A revogação do segredo no caso Pazuello, no entanto, não será automática. Primeiro, a CGU vai julgar os recursos de cidadãos que pediram para ter acesso ao processo disciplinar de Pazuello. Dez pedidos aguardam esse julgamento. Um deles foi feito pelo Estadão em dezembro do ano passado. A partir da decisão da Controladoria, o Exército terá um prazo para liberar o acesso aos documentos. A Força, se quiser, pode ainda pedir à CGU que revise sua decisão, retardando a liberação da informação.
O pedido apresentado pelo jornal no final do ano passado foi negado em primeira instância no Exército. Foi apresentado recurso e a decisão do Comando já foi tomada na gestão de Lula. A Força militar preferiu ignorar a promessa de campanha do petista e manteve os documentos em sigilo. O caso foi levado à Controladoria em grau de recurso. Segundo a Lei de Acesso, a CGU tem poder de revogar decisões de outras Pastas do governo.
Segundo apurou o Estadão, os 14 enunciados que conterão os novos entendimentos da CGU não são de aplicação automática na administração pública. Ou seja, a partir de agora, os ministérios que receberem pedidos poderão até não seguir a nova orientação, mas se negarem pedidos de informação desrespeitando os novos entendimentos saberão que quando o caso chegar à CGU, em grau de recurso, o acesso será concedido e a decisão original do ministério de barrar o acesso, revogada.
General na CPI
O general Pazuello foi nomeado ministro da Saúde no meio da pandemia. Na época, Bolsonaro queria liberar o uso da cloroquina como medicamento para prevenir a contaminação. Os ministros que ocuparam o cargo até então se negaram a fazer isso. Pazuello não se opôs. Ele fez editar documento facilitando o uso do medicamento que não tinha eficácia comprovada.
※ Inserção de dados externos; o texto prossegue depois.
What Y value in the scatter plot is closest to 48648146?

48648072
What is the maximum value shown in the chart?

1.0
Pazuello também retarnou negociações do governo federal com a gestão do tucano João Doria que se preparava para fabricar a primeira vacina no Brasil.
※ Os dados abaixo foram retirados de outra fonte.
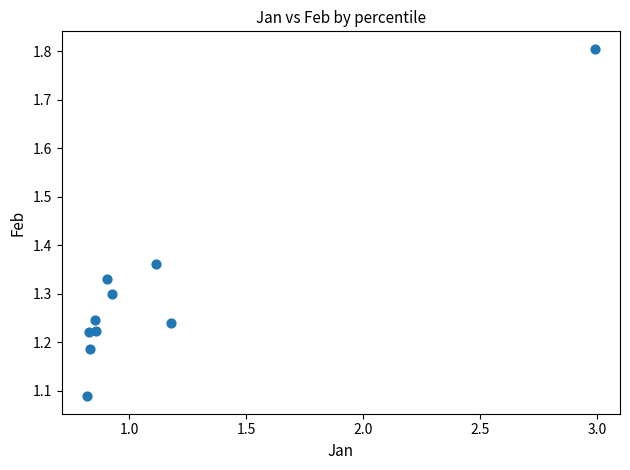

What is the range of X values (max minus min)?

2.2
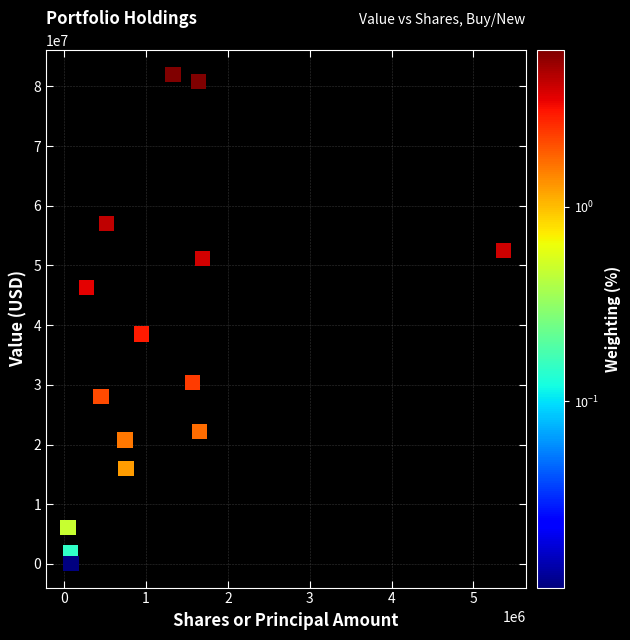

What Y value in the scatter plot is closest to 41040500?

38512000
Numa “live” ao lado de Bolsonaro, Pazuello resumiu sua linha de atuação: “É simples assim: um manda e o outro obedece”. A gestão do general na Saúde e a atuação do governo Bolsonaro no combate ao coronavírus foram alvo de uma CPI do Senado. Pazuello terminou indiciado por crimes cometidos durante a pandemia.
O vai e vem do caso Pazuello
No palanque com o presidente
No dia 23 de maio de 2021, o então ministro da Saúde e general Eduardo Pazuello subiu num palanque com o presidente Jair Bolsonaro. No ato político, o presidente criticou governadores que incentivaram o isolamento social como forma de evitar o alastramento da covid 19. O regimento militar proíbe que militares participem de atos políticos sem autorização do superior. O Exército abriu uma sindicância para apurar o caso. Pazuello se defendeu e foi absolvido.
O sigilo de 100 anos
No dia 7 de julho de 2021, o Exército negou acesso ao processo disciplinar, já arquivado, do caso Pazuello. Alegou que eram informações pessoais protegidas por 100 anos. O caso foi parar na CGU, em grau de recurso, e a Controladoria, ignorando julgamentos anteriores que permitiam o acesso a processos disciplinares já concluídos, aderiu aos argumentos do Exército para considerar que a divulgação dos documentos poderiam abalar a hierarquia das Forças Armadas.
Sigilo reeditado
O Estadão apresentou um novo pedido de acesso ao processo de Pazuello em dezembro de 2022. Mais uma vez o requerimento foi rejeitado. Foi apresentado mais um recurso ao Comando da Força que foi julgado já no governo Lula. A resposta foi assinada pelo coronel Emílio Ribeiro, subchefe do gabinete do Comandante. O oficial se limitou a dizer que ratificava as decisões anteriores do governo Bolsonaro e que elas estavam “em conformidade” com a Lei de Acesso à Informação.
A revogação
A CGU anuncia nesta sexta-feira, 3, a produção de 14 enunciados com entendimento sobre o que deve ou não permanecer em sigilo. Um dos enunciados dirá que sindicâncias militares devem ter mesmo tratamento das civis, ou seja, após a conclusão os documentos são públicos.